Only the pictures should be left out; write out all other data exactly.

Data excerpt below:

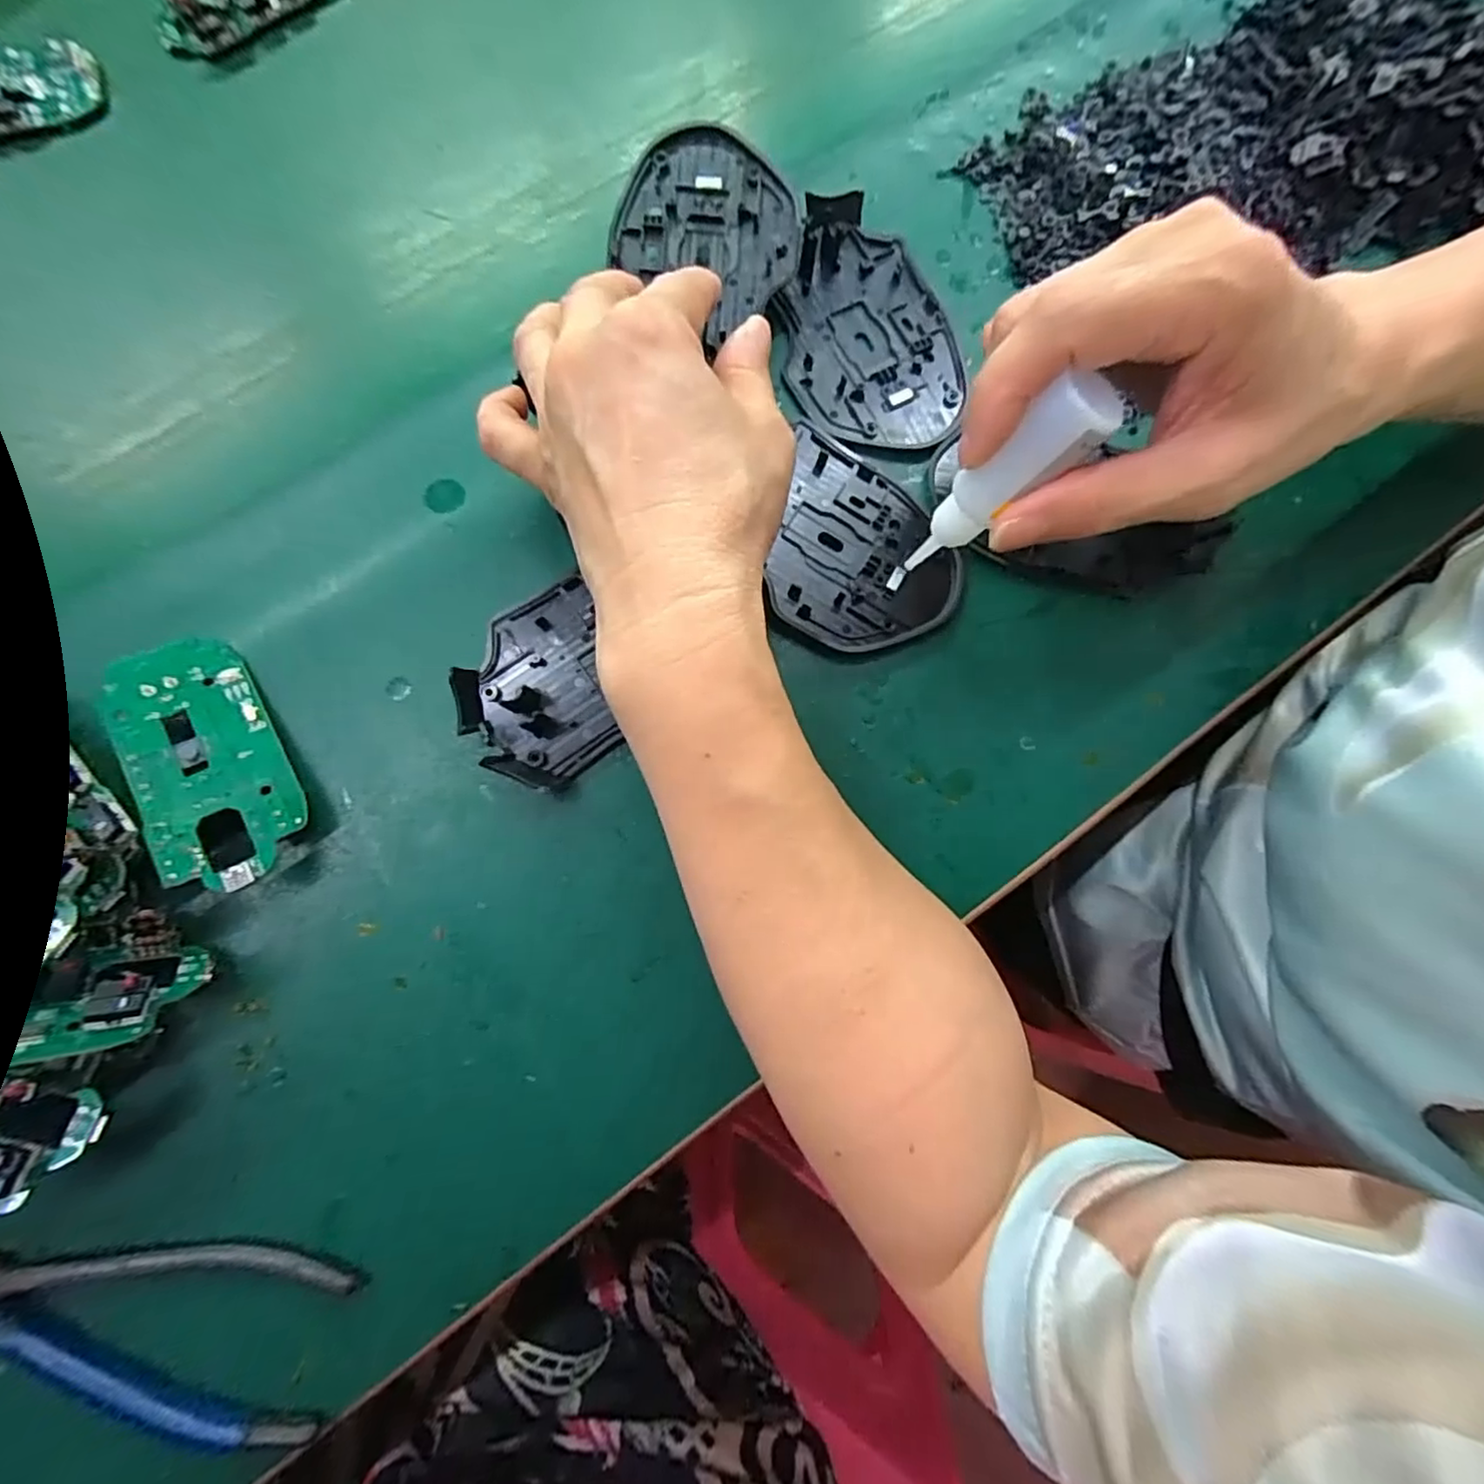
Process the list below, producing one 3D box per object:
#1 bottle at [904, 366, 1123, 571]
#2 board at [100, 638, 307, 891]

End of Data excerpt.

Result for this exercise:
Process the list below, producing one 3D box per object:
#1 bottle at [904, 366, 1123, 571]
#2 board at [100, 638, 307, 891]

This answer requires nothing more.